Alle Täler sollen erhöht werden, und alle Berge und Hügel sollen erniedrigt werden, und was uneben ist, soll gerade, und was hügelig ist, soll eben werden. Jesaja 40,4
Das, was sich wie die Werbung anhört, ist aus der Bibel. Der Prophet Jesaja weckte damit das Heimweh seiner jüdischen Schwestern und Brüder. Wie wäre es, wenn wir uns nicht mehr mit dem status quo abfinden und brav unsere Pflicht tun, sondern aufbrechen und heimgehen. Und unterwegs, während wir gehen, werden wir merken, dass die Berge nicht steil und die Täler nicht tief sind. Der Wind wird uns nicht ins Gesicht wehen. Es wird sein, als wenn alles wie von selber läuft. Alles geht glatt.
Wenn die Tiefen und Höhen fallen – würden Menschen aus der Unterklasse und Menschen der Oberschicht sich dann auf Augenhöhe begegnen? Gäben die Reichen dann freiwillig etwas von ihrem Überfluss an jene ab, die ständig Ebbe im Geldbeutel haben?
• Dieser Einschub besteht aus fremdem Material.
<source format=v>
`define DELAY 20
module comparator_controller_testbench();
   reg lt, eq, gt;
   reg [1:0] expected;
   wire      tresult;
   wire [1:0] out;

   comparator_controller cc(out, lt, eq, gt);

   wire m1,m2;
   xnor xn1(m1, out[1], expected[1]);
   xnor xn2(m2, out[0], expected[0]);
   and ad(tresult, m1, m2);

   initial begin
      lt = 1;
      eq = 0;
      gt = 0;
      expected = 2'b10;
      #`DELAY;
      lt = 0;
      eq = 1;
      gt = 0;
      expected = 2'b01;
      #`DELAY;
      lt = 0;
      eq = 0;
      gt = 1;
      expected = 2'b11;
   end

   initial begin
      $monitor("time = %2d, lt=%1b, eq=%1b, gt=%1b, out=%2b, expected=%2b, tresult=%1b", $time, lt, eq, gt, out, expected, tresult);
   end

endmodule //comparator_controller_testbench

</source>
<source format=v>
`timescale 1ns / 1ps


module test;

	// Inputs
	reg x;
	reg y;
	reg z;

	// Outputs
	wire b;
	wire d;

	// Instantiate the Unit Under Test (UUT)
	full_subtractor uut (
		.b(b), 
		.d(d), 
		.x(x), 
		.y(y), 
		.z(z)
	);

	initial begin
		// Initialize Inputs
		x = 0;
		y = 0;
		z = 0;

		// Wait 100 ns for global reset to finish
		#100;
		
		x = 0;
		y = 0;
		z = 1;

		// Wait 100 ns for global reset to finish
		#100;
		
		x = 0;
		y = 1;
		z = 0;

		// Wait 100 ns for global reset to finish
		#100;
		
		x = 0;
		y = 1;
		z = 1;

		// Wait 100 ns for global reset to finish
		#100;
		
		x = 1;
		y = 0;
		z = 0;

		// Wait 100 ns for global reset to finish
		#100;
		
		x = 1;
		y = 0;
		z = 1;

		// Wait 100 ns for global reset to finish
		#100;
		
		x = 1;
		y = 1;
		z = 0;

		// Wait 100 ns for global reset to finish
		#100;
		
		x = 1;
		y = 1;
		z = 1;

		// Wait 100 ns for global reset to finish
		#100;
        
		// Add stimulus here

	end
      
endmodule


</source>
Grüßten dann diejenigen, die einen Titel haben, diejenigen freundlich und mit Hochachtung, die ihnen morgens die Zeitung bringen und den Schnee kehren und die Straßenbahn fahren?
Wenn alle Verkrümungen und Verbiegungen gerade werden – würden dann auch die Mauern zwischen den Menschen fallen? Grenzen, die Menschen trennen, weil sie sich gestritten haben und weil böse Verdächtigungen ausgesprochen worden sind? Bekämen harte Zungen plötzlich zarte Flügel und aus Steinewerfern würden Rosenkavaliere?
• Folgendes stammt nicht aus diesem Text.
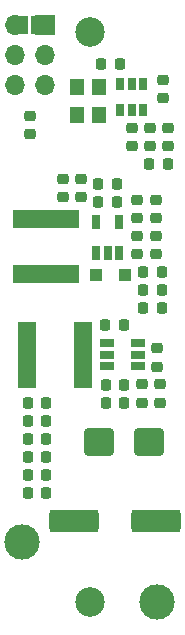
<source format=gbr>
%TF.GenerationSoftware,KiCad,Pcbnew,7.0.6*%
%TF.CreationDate,2023-11-17T09:16:20+01:00*%
%TF.ProjectId,dc_64d,64635f36-3464-42e6-9b69-6361645f7063,0.1*%
%TF.SameCoordinates,Original*%
%TF.FileFunction,Soldermask,Top*%
%TF.FilePolarity,Negative*%
%FSLAX46Y46*%
G04 Gerber Fmt 4.6, Leading zero omitted, Abs format (unit mm)*
G04 Created by KiCad (PCBNEW 7.0.6) date 2023-11-17 09:16:20*
%MOMM*%
%LPD*%
G01*
G04 APERTURE LIST*
G04 Aperture macros list*
%AMRoundRect*
0 Rectangle with rounded corners*
0 $1 Rounding radius*
0 $2 $3 $4 $5 $6 $7 $8 $9 X,Y pos of 4 corners*
0 Add a 4 corners polygon primitive as box body*
4,1,4,$2,$3,$4,$5,$6,$7,$8,$9,$2,$3,0*
0 Add four circle primitives for the rounded corners*
1,1,$1+$1,$2,$3*
1,1,$1+$1,$4,$5*
1,1,$1+$1,$6,$7*
1,1,$1+$1,$8,$9*
0 Add four rect primitives between the rounded corners*
20,1,$1+$1,$2,$3,$4,$5,0*
20,1,$1+$1,$4,$5,$6,$7,0*
20,1,$1+$1,$6,$7,$8,$9,0*
20,1,$1+$1,$8,$9,$2,$3,0*%
%AMFreePoly0*
4,1,19,0.500000,-0.750000,0.000000,-0.750000,0.000000,-0.744911,-0.071157,-0.744911,-0.207708,-0.704816,-0.327430,-0.627875,-0.420627,-0.520320,-0.479746,-0.390866,-0.500000,-0.250000,-0.500000,0.250000,-0.479746,0.390866,-0.420627,0.520320,-0.327430,0.627875,-0.207708,0.704816,-0.071157,0.744911,0.000000,0.744911,0.000000,0.750000,0.500000,0.750000,0.500000,-0.750000,0.500000,-0.750000,
$1*%
%AMFreePoly1*
4,1,19,0.000000,0.744911,0.071157,0.744911,0.207708,0.704816,0.327430,0.627875,0.420627,0.520320,0.479746,0.390866,0.500000,0.250000,0.500000,-0.250000,0.479746,-0.390866,0.420627,-0.520320,0.327430,-0.627875,0.207708,-0.704816,0.071157,-0.744911,0.000000,-0.744911,0.000000,-0.750000,-0.500000,-0.750000,-0.500000,0.750000,0.000000,0.750000,0.000000,0.744911,0.000000,0.744911,
$1*%
G04 Aperture macros list end*
%ADD10RoundRect,0.218750X-0.218750X-0.256250X0.218750X-0.256250X0.218750X0.256250X-0.218750X0.256250X0*%
%ADD11RoundRect,0.218750X0.256250X-0.218750X0.256250X0.218750X-0.256250X0.218750X-0.256250X-0.218750X0*%
%ADD12FreePoly0,180.000000*%
%ADD13FreePoly1,180.000000*%
%ADD14R,1.220000X0.650000*%
%ADD15RoundRect,0.218750X0.218750X0.256250X-0.218750X0.256250X-0.218750X-0.256250X0.218750X-0.256250X0*%
%ADD16RoundRect,0.250000X-1.825000X-0.700000X1.825000X-0.700000X1.825000X0.700000X-1.825000X0.700000X0*%
%ADD17RoundRect,0.218750X-0.256250X0.218750X-0.256250X-0.218750X0.256250X-0.218750X0.256250X0.218750X0*%
%ADD18R,1.600000X5.700000*%
%ADD19R,1.000000X1.000000*%
%ADD20R,5.700000X1.600000*%
%ADD21C,3.000000*%
%ADD22RoundRect,0.250000X-1.000000X-0.900000X1.000000X-0.900000X1.000000X0.900000X-1.000000X0.900000X0*%
%ADD23R,1.200000X1.400000*%
%ADD24R,0.650000X1.220000*%
%ADD25C,2.500000*%
%ADD26R,0.650000X1.060000*%
%ADD27R,1.700000X1.700000*%
%ADD28O,1.700000X1.700000*%
G04 APERTURE END LIST*
D10*
X106121000Y-65405000D03*
X107696000Y-65405000D03*
D11*
X110998000Y-41173500D03*
X110998000Y-39598500D03*
D12*
X100345000Y-34945000D03*
D13*
X99045000Y-34945000D03*
D10*
X99542500Y-66929000D03*
X101117500Y-66929000D03*
D14*
X106227000Y-61915000D03*
X106227000Y-62865000D03*
X106227000Y-63815000D03*
X108847000Y-63815000D03*
X108847000Y-62865000D03*
X108847000Y-61915000D03*
D11*
X109194500Y-66954500D03*
X109194500Y-65379500D03*
D10*
X109321500Y-57429500D03*
X110896500Y-57429500D03*
D15*
X107066500Y-49961800D03*
X105491500Y-49961800D03*
D10*
X99542500Y-69977000D03*
X101117500Y-69977000D03*
D16*
X103459000Y-76962000D03*
X110409000Y-76962000D03*
D17*
X108819000Y-49758500D03*
X108819000Y-51333500D03*
X108819000Y-52806500D03*
X108819000Y-54381500D03*
D18*
X104172000Y-62865000D03*
X99472000Y-62865000D03*
D11*
X102489000Y-49555500D03*
X102489000Y-47980500D03*
D17*
X108331000Y-43662500D03*
X108331000Y-45237500D03*
D10*
X109321500Y-55905500D03*
X110896500Y-55905500D03*
D19*
X107783000Y-56159400D03*
X105283000Y-56159400D03*
D17*
X110718500Y-65379500D03*
X110718500Y-66954500D03*
D20*
X101092000Y-51371000D03*
X101092000Y-56071000D03*
D21*
X99060000Y-78740000D03*
D17*
X110363000Y-52806500D03*
X110363000Y-54381500D03*
D10*
X106121000Y-66929000D03*
X107696000Y-66929000D03*
X109321500Y-58953500D03*
X110896500Y-58953500D03*
X99542500Y-73025000D03*
X101117500Y-73025000D03*
D22*
X105537000Y-70231000D03*
X109837000Y-70231000D03*
D23*
X105598000Y-42602000D03*
X105598000Y-40202000D03*
X103698000Y-40202000D03*
X103698000Y-42602000D03*
D10*
X106089000Y-60325000D03*
X107664000Y-60325000D03*
D11*
X110464500Y-63906500D03*
X110464500Y-62331500D03*
D10*
X99542500Y-68453000D03*
X101117500Y-68453000D03*
D15*
X107315000Y-38227000D03*
X105740000Y-38227000D03*
D11*
X99695000Y-44221500D03*
X99695000Y-42646500D03*
D10*
X99542500Y-71501000D03*
X101117500Y-71501000D03*
D24*
X105349000Y-54294500D03*
X106299000Y-54294500D03*
X107249000Y-54294500D03*
X107249000Y-51674500D03*
X105349000Y-51674500D03*
D17*
X110363000Y-49758500D03*
X110363000Y-51333500D03*
D11*
X104013000Y-49555500D03*
X104013000Y-47980500D03*
X111379000Y-45237500D03*
X111379000Y-43662500D03*
D21*
X110490000Y-83820000D03*
D25*
X104775000Y-83820000D03*
D26*
X109281000Y-39921000D03*
X108331000Y-39921000D03*
X107381000Y-39921000D03*
X107381000Y-42121000D03*
X108331000Y-42121000D03*
X109281000Y-42121000D03*
D17*
X109855000Y-43662500D03*
X109855000Y-45237500D03*
D10*
X99542500Y-74549000D03*
X101117500Y-74549000D03*
D25*
X104775000Y-35560000D03*
D15*
X111404500Y-46736000D03*
X109829500Y-46736000D03*
D10*
X105511500Y-48412500D03*
X107086500Y-48412500D03*
D27*
X100970000Y-34940000D03*
D28*
X98430000Y-34940000D03*
X100970000Y-37480000D03*
X98430000Y-37480000D03*
X100970000Y-40020000D03*
X98430000Y-40020000D03*
M02*

</source>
Wenn Unberührbares und raue Wege schlicht werden – würden dann auch seelische Verletzungen heilen und rohe Gewalt nicht fortgesetzt kränken?
Es wäre schön. Und das Heimweh danach ist groß.
Doch nicht alle Mauern fallen. Unsere Welt ist nicht der Himmel auf Erden, sondern bleibt die Erde auf Erden.
Aber manchmal geht es doch. Martin Luther King war so ein Träumer, der dachte: warum nicht? Warum muß die Erde die Erde und der Himmel der Himmel bleiben. Warum sollen die beiden sich nicht berühren?
Und hat dann im August vor 50 Jahren diese Rede gehalten, die in das Gedächtnis der Menschheit eingegangen ist. „I have a dream!“ Und er zitiert den Propheten! Und er hofft, dass Amerika in der Zukunft Menschen egal welcher Hautfarbe gleich behandeln wird und seine Kinder nicht mehr benachteiligt, sondern entsprechend ihres Charakters aufwachsen werden.
Ich habe die Hoffnung, dass die vielen gescheiterten Utopien nicht wie Müllberge lagern und die Menschen lediglich wieder ihre Pflicht tun. Menschen halten viel aus. Auch Sie ertragen und dulden vielleicht schon lange eine ganze Menge. Mehr als gut für sie ist.
Advent ist eine Zeit der Erwartung. Nicht nur des Festes. Auch der Erwartung, dass die Sehnsucht gestillt wird und sich etwas ändert. Denn Heimweh kann sehr weh tun!
Jesus hat seinem Vorgänger Johannes dem Täufer so etwas angedeutet. In der Wüste würde etwas Großes beginnen.
Bereitet doch fein tüchtig / den Weg dem großen Gast; / macht seine Steige richtig, / laßt alles, was er haßt; / macht alle Bahnen recht, / die Tal laßt sein erhöhet, / macht niedrig, was hoch stehet, / was krumm ist, gleich und schlicht. Dieses und andere Lieder singen wir in den Adventsgottesdiensten und am 1. Dezember ab 17:00h beim Lebendigen Advent in Giebichenstein.